In a fire, the abundance of oxygen controls how fast a fire can burn. Your investment limits the speed at which you can grow - we even call it “burn rate.”
Because it rains
When oxygen is too abundant in a fire, you lose control. It burns faster than you can replenish its fuel.
If you invest faster than your customer base can grow, you may experience intense, radiant limelight.
Photo by Lewis Zhao on Unsplash
But, beneath the suit, you risk death from starvation before your next customers can arrive.
Most failed startups die from “growing too fast.” They grew and deployed investment more than the new customers they sought.
Customer demand is not constant. If a startup over-optimizes for the peaks, it may not survive a sudden drop into the valleys.
As plain as it may be, maintain enough investment in reserve to survive until your next batch of customers. You can never stop breathing.

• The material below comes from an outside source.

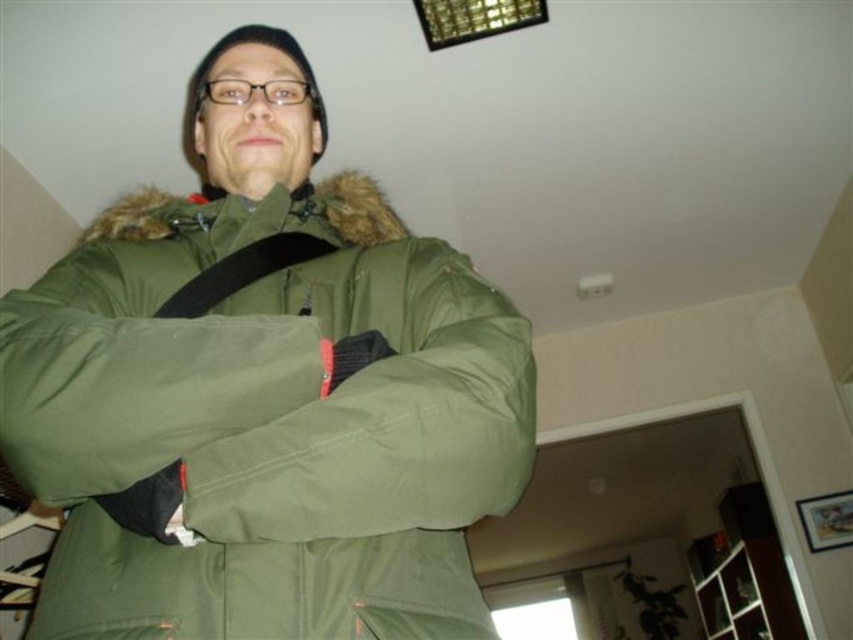
You are trying to determine if the green matte jacket at center can fit through a narrow doorway. The black fabric strap at center is hanging loosely from the jacket. Based on their sizes, do you think the jacket can pass through the doorway without getting stuck?

The green matte jacket at center might be wider than black fabric strap at center, so there is a possibility that the jacket could get stuck in the doorway if it is too narrow. The strap itself is likely too narrow to cause any issues, but the jacket may need to be adjusted or folded to fit through.

You are a tailor who needs to determine which item takes up more space in the room. Based on the image, which object is larger in size between the green matte jacket at center and the black fabric strap at center?

The green matte jacket at center has a larger size compared to the black fabric strap at center, so the green matte jacket at center takes up more space.

You are a photographer who needs to take a photo of the green matte jacket at center. You have a camera that requires a minimum distance of 18 inches to focus properly. Can you take a clear photo from your current position?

Maintain your rainy day fund with reserves of cash and everything else needed to produce your product.
Fuel
Your fuel is your customers.
It may seem that the best fuel source is the biggest one you can find. But, you do not start a fire with logs.
When you are small, it is best to ignore the big clients and focus on the deals you can optimally deliver.
Catch the spark
Fire starts with a bed of kindling. Kindling is small, dry, and easy to ignite.
The purpose of kindling is to catch the initial spark and ignite.
Start your business with clients that are small and ready. These clients are leaders, those willing to “catch your spark” and ignite something new.
Until you succeed with leaders, old or new, do not allow yourself to be distracted by the siren call of “bigger fish.”
Leveling up
Loose kindling can help the first flames come to life. But, loose kindling keeps you running - it will not long sustain a fire.
Lone wolfs or unconnected clients do not sustain your business.
If clients-of-one come through your door, you are welcome to make a sale. But, if this becomes the majority of your clientele, you will need to fix this.
Photo by Gleb Lukomets on Unsplash
Kindling does not maintain a fire on its own. It is a stepping stone to lighting heavier fuel.
Each step in the chain helps to light the next one.
Business depends on forging a chain of trust connecting you to your customers.
Forge a chain of trust through leaders who contact friends who contact friends.
The more you feed a fire, the more oxygen it requires. If fed too much, it runs out of oxygen or fuel.
If you take on too many customers, you overwhelm your investment. You lose customers due to poor delivery.
Survive
The three essentials for fire are heat, fuel, and oxygen. Survival is only possible in the balance of all three.
Photo by Thought Catalog on Unsplash
Your unique offering, customers, and investment must always remain proportional to one another.
Keeping these needs in equilibrium requires disciplined, constant adjustment. The closer to balance you maintain each of them, the more resilient your company becomes.
The more frequently you make correct adjustments, the easier each becomes.
Congratulations on lighting your fire!
Rise to the challenge of keeping it alight.